The voice—nothing like Stephen's now—thundered in her ears.
"Angry! Angry! ANGRY!"
Darkness lashed out at her with an obliterating hand.
Jeremiah sat staring at the clock on the biggest of the console screens, wiping the sleep from his eyes. 07:42. Morning. But what morning? What day? It was almost impossible to keep track, here in the pit under the mountain, hundreds of meters from the sun. He had tried, had managed to keep things ordered for weeks just as if he were still above ground, still living a life that made sense, but the events of the last several days had broken down all his careful arrangements.
Sunday morning, he decided at last. It must be Sunday morning.

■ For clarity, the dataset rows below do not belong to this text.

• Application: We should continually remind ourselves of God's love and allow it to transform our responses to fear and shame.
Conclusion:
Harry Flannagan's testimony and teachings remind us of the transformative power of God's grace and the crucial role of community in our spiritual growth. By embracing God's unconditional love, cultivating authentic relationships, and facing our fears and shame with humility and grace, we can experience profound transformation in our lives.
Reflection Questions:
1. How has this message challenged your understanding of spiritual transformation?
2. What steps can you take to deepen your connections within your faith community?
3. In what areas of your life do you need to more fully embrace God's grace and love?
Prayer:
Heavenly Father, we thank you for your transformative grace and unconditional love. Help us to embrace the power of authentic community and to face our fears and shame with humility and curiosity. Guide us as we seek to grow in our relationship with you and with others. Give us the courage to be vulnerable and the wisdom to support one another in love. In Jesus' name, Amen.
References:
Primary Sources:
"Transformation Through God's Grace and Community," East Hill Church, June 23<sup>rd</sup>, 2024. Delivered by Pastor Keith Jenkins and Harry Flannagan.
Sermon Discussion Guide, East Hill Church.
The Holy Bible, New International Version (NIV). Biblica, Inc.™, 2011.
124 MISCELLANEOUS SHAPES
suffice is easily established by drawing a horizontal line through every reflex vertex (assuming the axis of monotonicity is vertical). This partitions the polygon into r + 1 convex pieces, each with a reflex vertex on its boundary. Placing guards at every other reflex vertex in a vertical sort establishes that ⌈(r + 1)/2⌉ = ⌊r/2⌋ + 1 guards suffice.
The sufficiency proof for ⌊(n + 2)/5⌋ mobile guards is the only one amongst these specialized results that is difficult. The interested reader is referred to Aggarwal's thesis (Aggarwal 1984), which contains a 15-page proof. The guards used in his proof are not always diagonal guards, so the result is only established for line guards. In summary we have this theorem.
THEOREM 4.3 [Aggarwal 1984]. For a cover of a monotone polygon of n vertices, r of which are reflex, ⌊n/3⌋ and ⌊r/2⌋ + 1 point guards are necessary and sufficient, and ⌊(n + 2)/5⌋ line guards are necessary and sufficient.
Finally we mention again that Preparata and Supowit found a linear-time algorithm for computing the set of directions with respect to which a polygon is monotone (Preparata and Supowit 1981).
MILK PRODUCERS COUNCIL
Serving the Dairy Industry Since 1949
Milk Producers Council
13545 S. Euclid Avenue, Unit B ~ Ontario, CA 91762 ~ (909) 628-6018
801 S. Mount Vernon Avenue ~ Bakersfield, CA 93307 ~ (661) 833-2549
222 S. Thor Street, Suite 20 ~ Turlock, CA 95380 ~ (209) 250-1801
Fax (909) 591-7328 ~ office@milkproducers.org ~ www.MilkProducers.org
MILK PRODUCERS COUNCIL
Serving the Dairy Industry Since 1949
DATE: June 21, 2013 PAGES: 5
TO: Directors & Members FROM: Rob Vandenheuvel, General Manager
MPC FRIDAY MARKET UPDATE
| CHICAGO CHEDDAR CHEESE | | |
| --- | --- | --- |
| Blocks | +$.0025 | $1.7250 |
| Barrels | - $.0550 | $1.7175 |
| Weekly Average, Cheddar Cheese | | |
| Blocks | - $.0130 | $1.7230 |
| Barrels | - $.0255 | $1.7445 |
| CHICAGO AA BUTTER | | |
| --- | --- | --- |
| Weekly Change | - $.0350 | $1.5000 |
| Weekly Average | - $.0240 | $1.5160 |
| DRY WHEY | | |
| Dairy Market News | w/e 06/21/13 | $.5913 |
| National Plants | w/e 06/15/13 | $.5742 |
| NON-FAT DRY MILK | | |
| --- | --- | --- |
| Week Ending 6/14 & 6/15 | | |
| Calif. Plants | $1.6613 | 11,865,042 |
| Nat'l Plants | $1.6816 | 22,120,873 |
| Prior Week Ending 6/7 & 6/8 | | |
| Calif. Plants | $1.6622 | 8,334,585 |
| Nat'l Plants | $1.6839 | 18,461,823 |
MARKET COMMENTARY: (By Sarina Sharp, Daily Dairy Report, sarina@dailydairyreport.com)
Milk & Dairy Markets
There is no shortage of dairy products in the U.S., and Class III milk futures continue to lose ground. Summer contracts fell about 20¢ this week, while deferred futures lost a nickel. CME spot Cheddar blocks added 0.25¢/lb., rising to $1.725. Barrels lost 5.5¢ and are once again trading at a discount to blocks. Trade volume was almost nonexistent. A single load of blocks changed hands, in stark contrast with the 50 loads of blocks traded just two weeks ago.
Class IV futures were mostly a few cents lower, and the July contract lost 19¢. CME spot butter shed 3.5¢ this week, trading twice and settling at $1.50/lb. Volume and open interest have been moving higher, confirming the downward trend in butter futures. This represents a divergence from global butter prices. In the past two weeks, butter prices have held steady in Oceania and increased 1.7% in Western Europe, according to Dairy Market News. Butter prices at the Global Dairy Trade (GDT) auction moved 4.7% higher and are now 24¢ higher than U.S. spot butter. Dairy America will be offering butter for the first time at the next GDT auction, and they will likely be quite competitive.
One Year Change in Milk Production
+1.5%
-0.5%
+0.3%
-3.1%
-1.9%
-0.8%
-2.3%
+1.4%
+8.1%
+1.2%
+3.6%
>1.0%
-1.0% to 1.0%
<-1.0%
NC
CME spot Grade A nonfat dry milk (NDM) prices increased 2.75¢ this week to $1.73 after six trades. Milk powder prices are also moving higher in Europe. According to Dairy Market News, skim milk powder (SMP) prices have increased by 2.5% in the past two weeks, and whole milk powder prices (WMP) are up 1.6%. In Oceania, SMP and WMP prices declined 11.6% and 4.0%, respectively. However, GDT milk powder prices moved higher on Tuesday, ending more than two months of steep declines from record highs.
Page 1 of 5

Just a few short months ago he would have been up making breakfast in his clean, well-stocked kitchen. Then he would have washed the car before he and Doctor Van Bleeck went to church. Pointless, perhaps—Susan went out so little that the car seldom needed it—but it was part of the routine. Those days he had sometimes felt he was drowning in routine. Now it seemed like the most beautiful island a drowning man could imagine.
Long Joseph Sulaweyo should have been sitting at the monitors taking his turn on watch. Instead the tall man was sitting on the edge of the walkway, dangling his feet and staring at nothing. He looked lost and miserable, and not just because he had no wine to drink. Jeremiah and Del Ray had finally decided the only sensible thing they could do with the corpse of the mercenary Jeremiah had killed was to put it in one of the unused, unwired V-tanks. They had all done it together after wrapping it in a sheet, but as soon as the lid was bolted down and the seals airtight Joseph had walked away to sulk.